Exploring Package Functionality
The problem with only looking at package popularity is that some of the less popular packages include important functionality. In particular, we felt it was important to include the censusapi
and ipumsr
packages in the main body of the text because:
censusapi
aims to provide access to the entirety of the Census Bureau’s API. We felt that awareness of this package is important when discussing how R’s package ecosystem facilitates working with the US Census Bureau. While most of the packages in the list already provided access to some of the Census Bureau’s API, none of them provide access to all of it.ipumsr
facilitates working with data from IPUMS (Integrated Public Use Microdata Series). IPUMS is the world’s largest individual-level population database, and is an important resource in the US Census ecosystem. None of the packages in our original list provided this functionality.
Describing Packages
In the original draft of this Guide we copied the package descriptions which appear on CRAN verbatim. However, we were concerned that those descriptions might be too sparse. So we invited the package authors to modify them.

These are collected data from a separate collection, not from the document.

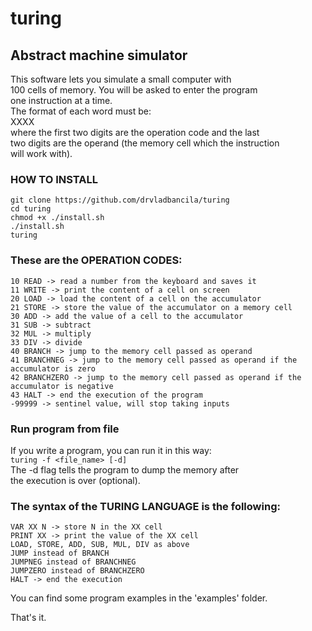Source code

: # turing
## Abstract machine simulator 

This software lets you simulate a small computer with  
100 cells of memory. You will be asked to enter the program  
one instruction at a time.  
The format of each word must be:  
  XXXX   
where the first two digits are the operation code and the last  
two digits are the operand (the memory cell which the instruction  
will work with).  

### HOW TO INSTALL  
`git clone https://github.com/drvladbancila/turing`  
`cd turing`  
`chmod +x ./install.sh`  
`./install.sh`  
`turing` 

### These are the OPERATION CODES:
```
10 READ -> read a number from the keyboard and saves it  
11 WRITE -> print the content of a cell on screen  
20 LOAD -> load the content of a cell on the accumulator  
21 STORE -> store the value of the accumulator on a memory cell  
30 ADD -> add the value of a cell to the accumulator  
31 SUB -> subtract 
32 MUL -> multiply  
33 DIV -> divide
40 BRANCH -> jump to the memory cell passed as operand  
41 BRANCHNEG -> jump to the memory cell passed as operand if the accumulator is zero  
42 BRANCHZERO -> jump to the memory cell passed as operand if the accumulator is negative  
43 HALT -> end the execution of the program  
-99999 -> sentinel value, will stop taking inputs  
```
### Run program from file  
If you write a program, you can run it in this way:  
`turing -f <file_name> [-d]`  
The -d flag tells the program to dump the memory after  
the execution is over (optional).  

### The syntax of the TURING LANGUAGE is the following:  
```
VAR XX N -> store N in the XX cell  
PRINT XX -> print the value of the XX cell  
LOAD, STORE, ADD, SUB, MUL, DIV as above  
JUMP instead of BRANCH  
JUMPNEG instead of BRANCHNEG  
JUMPZERO instead of BRANCHZERO  
HALT -> end the execution  
```

You can find some program examples in the 'examples' folder.

That's it.
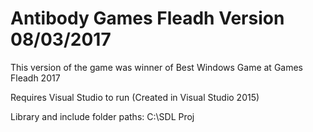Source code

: # Antibody Games Fleadh Version 08/03/2017

This version of the game was winner of Best Windows Game at Games Fleadh 2017

Requires Visual Studio to run (Created in Visual Studio 2015)

Library and include folder paths: C:\SDL Proj
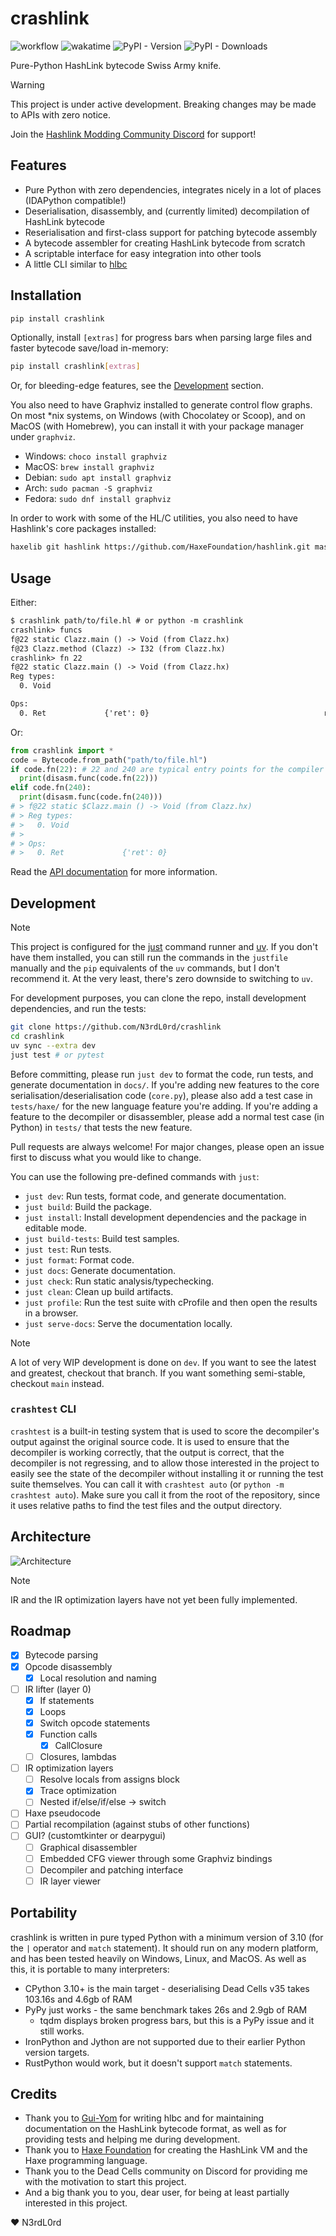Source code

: # crashlink

![workflow](https://github.com/N3rdL0rd/crashlink/actions/workflows/python-package.yml/badge.svg) ![wakatime](https://wakatime.com/badge/user/959c37b8-6a50-4f37-8cc5-e2b14b687b80/project/7ce1f674-75d5-4525-88f2-ea4e5532e73a.svg) ![PyPI - Version](https://img.shields.io/pypi/v/crashlink)
 ![PyPI - Downloads](https://img.shields.io/pypi/dd/crashlink)

Pure-Python HashLink bytecode Swiss Army knife.

> [!WARNING]
> This project is under active development. Breaking changes may be made to APIs with zero notice.

Join the [Hashlink Modding Community Discord](https://discord.gg/Es8ZpVkPey) for support!

## Features

- Pure Python with zero dependencies, integrates nicely in a lot of places (IDAPython compatible!)
- Deserialisation, disassembly, and (currently limited) decompilation of HashLink bytecode
- Reserialisation and first-class support for patching bytecode assembly
- A bytecode assembler for creating HashLink bytecode from scratch
- A scriptable interface for easy integration into other tools
- A little CLI similar to [hlbc](https://github.com/Gui-Yom/hlbc)

## Installation

```bash
pip install crashlink
```

Optionally, install `[extras]` for progress bars when parsing large files and faster bytecode save/load in-memory:

```bash
pip install crashlink[extras]
```

Or, for bleeding-edge features, see the [Development](#development) section.

You also need to have Graphviz installed to generate control flow graphs. On most *nix systems, on Windows (with Chocolatey or Scoop), and on MacOS (with Homebrew), you can install it with your package manager under `graphviz`.

- Windows: `choco install graphviz`
- MacOS: `brew install graphviz`
- Debian: `sudo apt install graphviz`
- Arch: `sudo pacman -S graphviz`
- Fedora: `sudo dnf install graphviz`

In order to work with some of the HL/C utilities, you also need to have Hashlink's core packages installed:

```bash
haxelib git hashlink https://github.com/HaxeFoundation/hashlink.git master other/haxelib/
```

## Usage

Either:

```txt
$ crashlink path/to/file.hl # or python -m crashlink
crashlink> funcs
f@22 static Clazz.main () -> Void (from Clazz.hx)
f@23 Clazz.method (Clazz) -> I32 (from Clazz.hx)
crashlink> fn 22
f@22 static Clazz.main () -> Void (from Clazz.hx)
Reg types:
  0. Void

Ops:
  0. Ret             {'ret': 0}                                       return
```

Or:

```py
from crashlink import *
code = Bytecode.from_path("path/to/file.hl")
if code.fn(22): # 22 and 240 are typical entry points for the compiler to generate
  print(disasm.func(code.fn(22)))
elif code.fn(240):
  print(disasm.func(code.fn(240)))
# > f@22 static $Clazz.main () -> Void (from Clazz.hx)
# > Reg types:
# >   0. Void
# >
# > Ops:
# >   0. Ret             {'ret': 0}                                       return
```

Read the [API documentation](https://n3rdl0rd.github.io/crashlink/crashlink) for more information.

## Development

> [!NOTE]
> This project is configured for the [just](https://just.systems/) command runner and [uv](https://docs.astral.sh/uv/). If you don't have them installed, you can still run the commands in the `justfile` manually and the `pip` equivalents of the `uv` commands, but I don't recommend it. At the very least, there's zero downside to switching to `uv`.

For development purposes, you can clone the repo, install development dependencies, and run the tests:

```bash
git clone https://github.com/N3rdL0rd/crashlink
cd crashlink
uv sync --extra dev
just test # or pytest
```

Before committing, please run `just dev` to format the code, run tests, and generate documentation in `docs/`. If you're adding new features to the core serialisation/deserialisation code (`core.py`), please also add a test case in `tests/haxe/` for the new language feature you're adding. If you're adding a feature to the decompiler or disassembler, please add a normal test case (in Python) in `tests/` that tests the new feature.

Pull requests are always welcome! For major changes, please open an issue first to discuss what you would like to change.

You can use the following pre-defined commands with `just`:

- `just dev`: Run tests, format code, and generate documentation.
- `just build`: Build the package.
- `just install`: Install development dependencies and the package in editable mode.
- `just build-tests`: Build test samples.
- `just test`: Run tests.
- `just format`: Format code.
- `just docs`: Generate documentation.
- `just check`: Run static analysis/typechecking.
- `just clean`: Clean up build artifacts.
- `just profile`: Run the test suite with cProfile and then open the results in a browser.
- `just serve-docs`: Serve the documentation locally.

> [!NOTE]
> A lot of very WIP development is done on `dev`. If you want to see the latest and greatest, checkout that branch. If you want something semi-stable, checkout `main` instead.

### `crashtest` CLI

`crashtest` is a built-in testing system that is used to score the decompiler's output against the original source code. It is used to ensure that the decompiler is working correctly, that the output is correct, that the decompiler is not regressing, and to allow those interested in the project to easily see the state of the decompiler without installing it or running the test suite themselves. You can call it with `crashtest auto` (or `python -m crashtest auto`). Make sure you call it from the root of the repository, since it uses relative paths to find the test files and the output directory.

## Architecture

![Architecture](docs/static/flow.svg)

> [!NOTE]
> IR and the IR optimization layers have not yet been fully implemented.

## Roadmap

- [x] Bytecode parsing
- [x] Opcode disassembly
  - [x] Local resolution and naming
- [ ] IR lifter (layer 0)
  - [x] If statements
  - [x] Loops
  - [x] Switch opcode statements
  - [x] Function calls
    - [x] CallClosure
  - [ ] Closures, lambdas
- [ ] IR optimization layers
  - [ ] Resolve locals from assigns block
  - [x] Trace optimization
  - [ ] Nested if/else/if/else -> switch
- [ ] Haxe pseudocode
- [ ] Partial recompilation (against stubs of other functions)
- [ ] GUI? (customtkinter or dearpygui)
  - [ ] Graphical disassembler
  - [ ] Embedded CFG viewer through some Graphviz bindings
  - [ ] Decompiler and patching interface
  - [ ] IR layer viewer

## Portability

crashlink is written in pure typed Python with a minimum version of 3.10 (for the `|` operator and `match` statement). It should run on any modern platform, and has been tested heavily on Windows, Linux, and MacOS. As well as this, it is portable to many interpreters:

- CPython 3.10+ is the main target - deserialising Dead Cells v35 takes 103.16s and 4.6gb of RAM
- PyPy just works - the same benchmark takes 26s and 2.9gb of RAM
  - tqdm displays broken progress bars, but this is a PyPy issue and it still works.
- IronPython and Jython are not supported due to their earlier Python version targets.
- RustPython would work, but it doesn't support `match` statements.

## Credits

- Thank you to [Gui-Yom](https://github.com/Gui-Yom) for writing hlbc and for maintaining documentation on the HashLink bytecode format, as well as for providing tests and helping me during development.
- Thank you to [Haxe Foundation](https://haxe.org/) for creating the HashLink VM and the Haxe programming language.
- Thank you to the Dead Cells community on Discord for providing me with the motivation to start this project.
- And a big thank you to you, dear user, for being at least partially interested in this project.

❤ N3rdL0rd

As an example of this difference, here is how the ipumsr
package is
described on CRAN:
ipumsr: Read ‘IPUMS’ Extract Files
An easy way to import census, survey and geographic data provided by ‘IPUMS’ into R plus tools to help use the associated metadata to make analysis easier. ‘IPUMS’ data describing 1.4 billion individuals drawn from over 750 censuses and surveys is available free of charge from our website https://ipums.org.
And here is how package is described in the Guide:
ipumsr. The ipumsr package assists in the import and use of IPUMS extracts in R. IPUMS data is a repackaging of census and survey data from around the world to a format harmonized across space and time and with enhanced documentation. With IPUMS data, it easy to study change, conduct comparative research, merge information across data types, and analyze individuals within family and community context. Users can go to the IPUMS website and create an extract with only the samples and variables they are interested in, and then import their downloaded extract with the ipumsr package. Work has begun on an API for IPUMS data, but it is not known when it will be available. Several IPUMS projects include data from the US Census Bureau:
- IPUMS USA repackages the public use microdata from the US Census and American Community Survey from 1850 to the present.
- NHGIS provides population, housing, agricultural, and economic data, along with GIS-compatible boundary files, for geographic units in the United States from 1790 to the present.
- IPUMS CPS provides the Current Population Survey which is a monthly workforce survey conducted by the Census Bureau.
- IPUMS International includes the US Census microdata in the same format as census data from 93 other countries.